_SET OF TASKS_
1. In the passage on wood bilayers, can you copy the text between "Wood bilayers manufacturing" and "and 11%, respectively.", inclusive, word for word?
2. Answer these questions from the passage on wood bilayers:
(a) What software was used to measure the bending curvature of the wood bilayers?
(b) Which wood species was selected to fabricate the bilayers?
(c) What was the average density of the wood under air-dried conditions?
3. How would the passage on wood bilayers continue? Write what comes next after its last sentence.

_PASSAGE PROVIDED_
================

Thus, this paper was aimed at comparing the bending response of wood bilayers between adsorption and desorption processes. The bending curvature of the wood bilayers fabricated was measured by ImageJ software [36] during adsorption, desorption, and cyclic adsorption–desorption processes. We designed wood bilayers with several variables, including the thickness of each layer, i.e., the passive to active layer thickness ratio (m, Tp/Ta), and iMC of each layer prior to assembling. The bending ability of the manufactured bilayers was checked first, and then the critical RH region to reverse bend was marked as well. Furthermore, the stress gradient of the self-shaping wood bilayers in response to RH change was modeled using the FEA.

Materials and methods

Wood bilayers manufacturing and conditioning

Scots pine (Pinus sylvestris var. mongolica Litv) was selected to fabricate the bilayers. The clear rods from sapwood were prepared with the dimensions of 20 mm (longitudinal, L) × 5 mm (radial, R) × 20 mm (tangential, T), without any visual defects and knots. The average density and moisture content under air-dried condition were 0.47 g/cm3 and 11%, respectively.

================

_SUPPLIED ENTRIES_
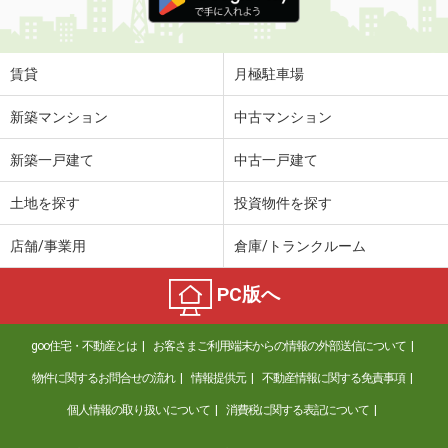
賃貸
月極駐車場
新築マンション
中古マンション
新築一戸建て
中古一戸建て
土地を探す
投資物件を探す
店舗/事業用
倉庫/トランクルーム
PC版へ
goo住宅・不動産とは
お客さまご利用端末からの情報の外部送信について
物件に関するお問合せの流れ
情報提供元
不動産情報に関する免責事項
個人情報の取り扱いについて
消費税に関する表記について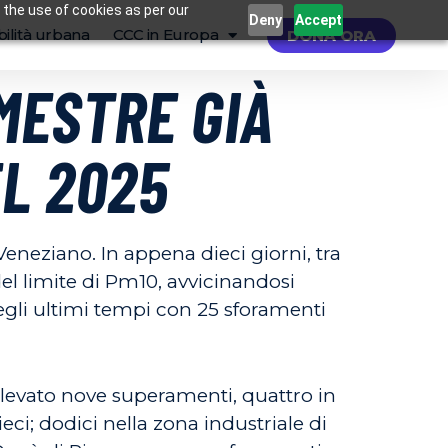
 the use of cookies as per our
Deny
Accept
ilità urbana
CCC in Europa
DONA ORA
 MESTRE GIÀ
EL 2025
Veneziano. In appena dieci giorni, tra
 del limite di Pm10, avvicinandosi
egli ultimi tempi con 25 sforamenti
ilevato nove superamenti, quattro in
eci; dodici nella zona industriale di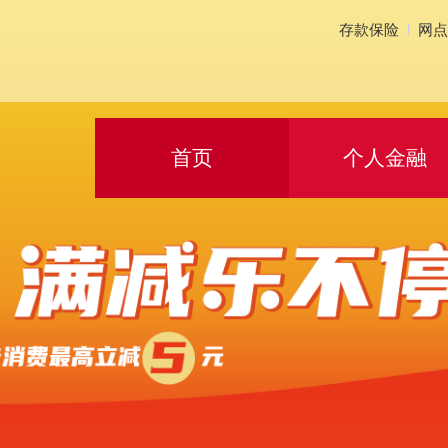
存款保险
网
首页
个人金融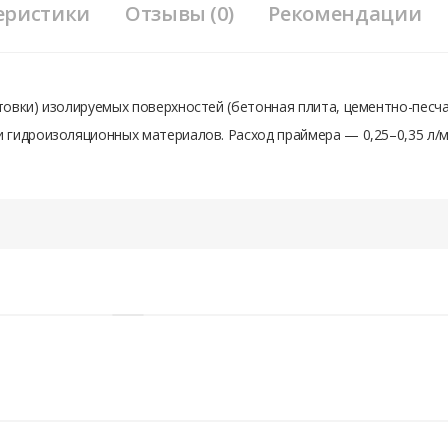
еристики
Отзывы (0)
Рекомендации
овки) изолируемых поверхностей (бетонная плита, цементно-песчан
 гидроизоляционных материалов. Расход праймера — 0,25–0,35 л/
вторизоваться.
-20°С до +40°С
12 часов
Склад)
ополнительных услуг оплачиваются наличными деньгами после завершения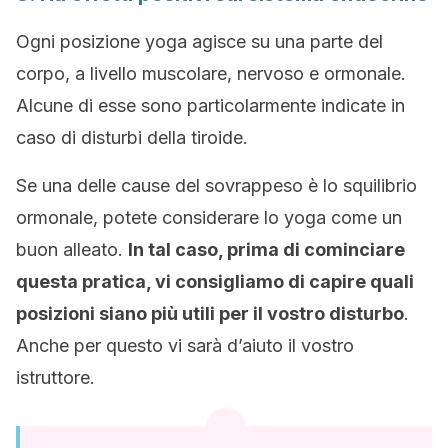
Ogni posizione yoga agisce su una parte del
corpo, a livello muscolare, nervoso e ormonale.
Alcune di esse sono particolarmente indicate in
caso di disturbi della tiroide.
Se una delle cause del sovrappeso è lo squilibrio
ormonale, potete considerare lo yoga come un
buon alleato.
In tal caso, prima di cominciare
questa pratica, vi consigliamo di capire quali
posizioni siano più utili per il vostro disturbo
.
Anche per questo vi sarà d’aiuto il vostro
istruttore.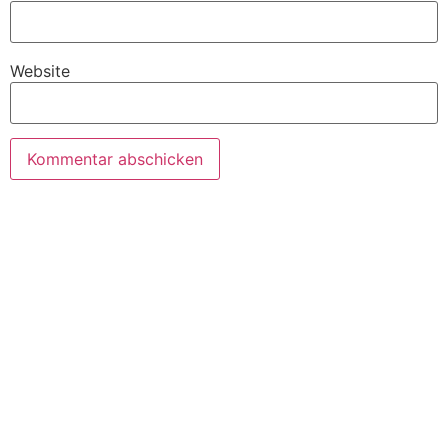
Website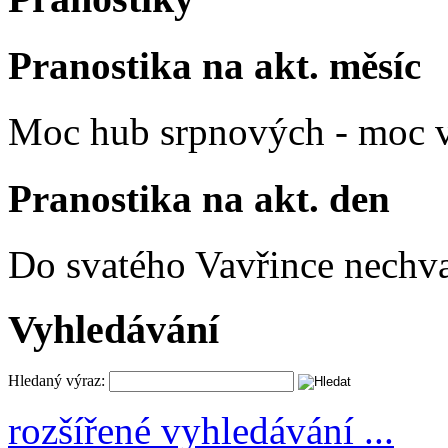
Pranostika na akt. měsíc
Moc hub srpnových - moc v
Pranostika na akt. den
Do svatého Vavřince nechva
Vyhledávání
Hledaný výraz:
rozšířené vyhledávání ...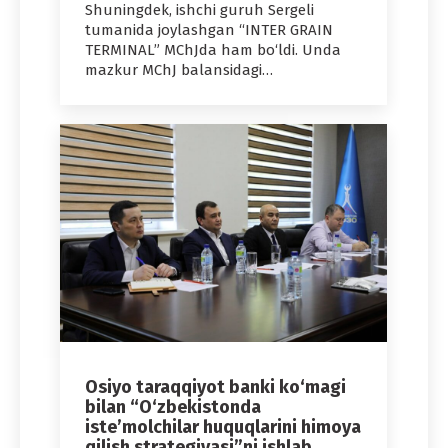
Shuningdek, ishchi guruh Sergeli
tumanida joylashgan “INTER GRAIN
TERMINAL” MChJda ham bo‘ldi. Unda
mazkur MChJ balansidagi…
Osiyo taraqqiyot banki ko‘magi
bilan “O‘zbekistonda
iste’molchilar huquqlarini himoya
qilish strategiyasi”ni ishlab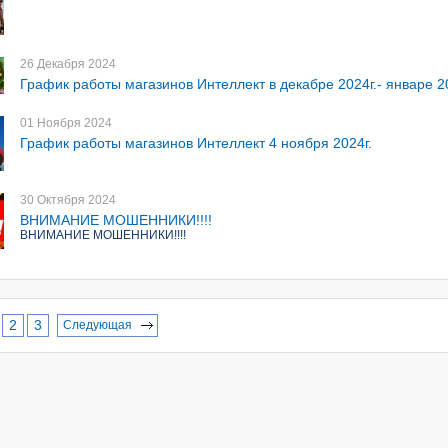
26 Декабря 2024
График работы магазинов Интеллект в декабре 2024г.- январе 20
01 Ноября 2024
График работы магазинов Интеллект 4 ноября 2024г.
30 Октября 2024
ВНИМАНИЕ МОШЕННИКИ!!!!
ВНИМАНИЕ МОШЕННИКИ!!!!
2
3
Следующая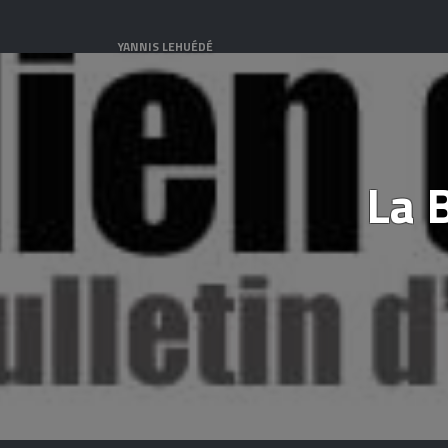
YANNIS LEHUÉDÉ
La 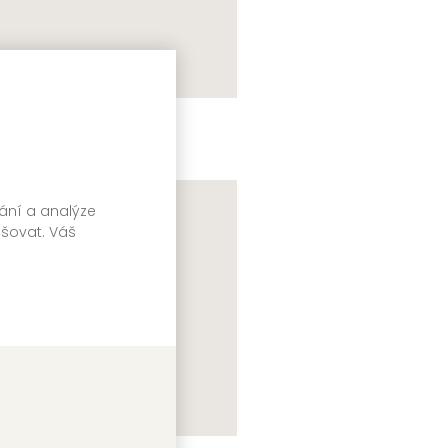
edotýkej se mě
ura Kneidl
vání a analýze
pšovat. Váš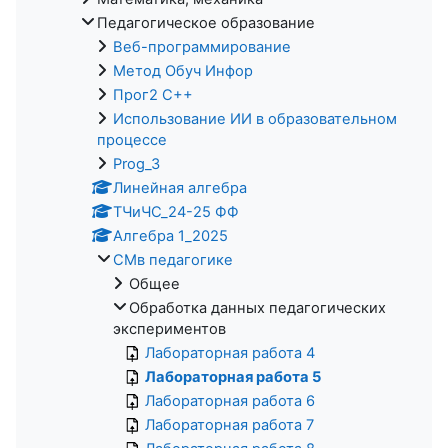
Педагогическое образование
Веб-программирование
Метод Обуч Инфор
Прог2 С++
Использование ИИ в образовательном
процессе
Prog_3
Линейная алгебра
ТЧиЧС_24-25 ФФ
Алгебра 1_2025
СМв педагогике
Общее
Обработка данных педагогических
экспериментов
Лабораторная работа 4
Лабораторная работа 5
Лабораторная работа 6
Лабораторная работа 7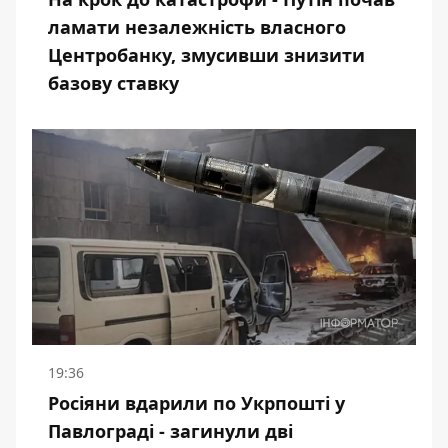
ламати незалежність власного
Центробанку, змусивши знизити
базову ставку
19:36
Росіяни вдарили по Укрпошті у
Павлограді - загинули дві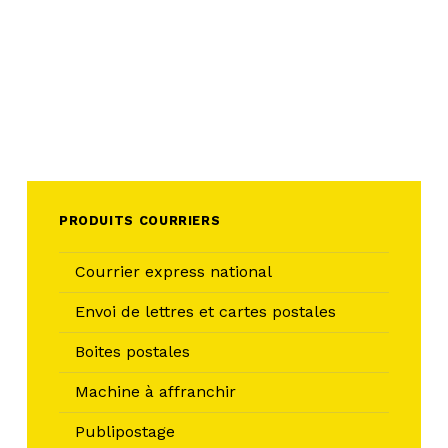
PRODUITS COURRIERS
Courrier express national
Envoi de lettres et cartes postales
Boites postales
Machine à affranchir
Publipostage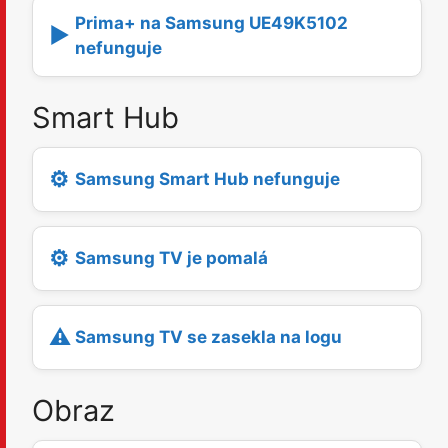
Prima+ na Samsung UE49K5102
▶️
nefunguje
Smart Hub
⚙️
Samsung Smart Hub nefunguje
⚙️
Samsung TV je pomalá
⚠️
Samsung TV se zasekla na logu
Obraz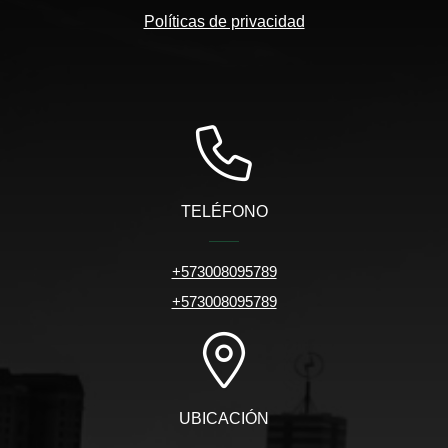
Políticas de privacidad
TELÉFONO
+573008095789
+573008095789
UBICACIÓN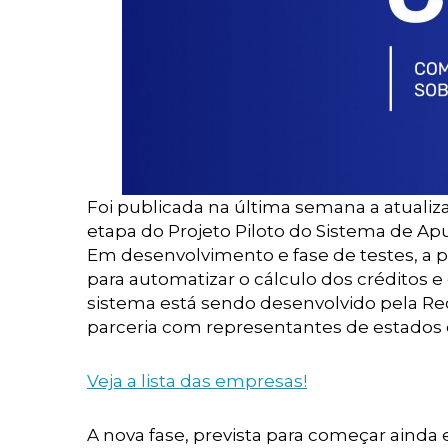
Foi publicada na última semana a atuali
etapa do Projeto Piloto do Sistema de Apu
Em desenvolvimento e fase de testes, a p
para automatizar o cálculo dos créditos e
sistema está sendo desenvolvido pela Rec
parceria com representantes de estados e
Veja a lista das empresas!
A nova fase, prevista para começar ainda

================

_YOUR RESPONSES_
1.
Wood bilayers manufacturing and conditioning

Scots pine (Pinus sylvestris var. mongolica Litv) was selected to fabricate the bilayers. The clear rods from sapwood were prepared with the dimensions of 20 mm (longitudinal, L) × 5 mm (radial, R) × 20 mm (tangential, T), without any visual defects and knots. The average density and moisture content under air-dried condition were 0.47 g/cm3 and 11%, respectively.

2.
(a) ImageJ software
(b) Scots pine (Pinus sylvestris var. mongolica Litv)
(c) 0.47 g/cm3

3.
The different orientations of the grain in the passive and active layers are mainly responsible for the deformation of the bilayer. The passive and active layers were cut using diamond wire saw (DWS100, Diamond WireTec, Germany) in the LR plane (L-direction along the x-axis of the bilayer) and the cross-plane (T-direction along the x-axis of the bilayer), respectively, with a length of 20 mm and a width of 5 mm (Fig. 1). 200 μm and 400 μm-thick passive layers and 200 μm, 400 μm, and 800 μm-thick active layers were prepared (Table 1). The active or passive layers were divided into three groups for adjusting iMC. The three groups were conditioned at a constant humidity of 0%, 75%, and 100% RH by storing in sealed containers over anhydrous phosphorus pentoxide (P2O5), saturated sodium chloride (NaCl) solution, and deionized water. After 9 weeks, the steady mass of the layers was obtained, and the corresponding iMC was about 0.6, 12, and 22% for 0%, 75% and 100% RH, respectively.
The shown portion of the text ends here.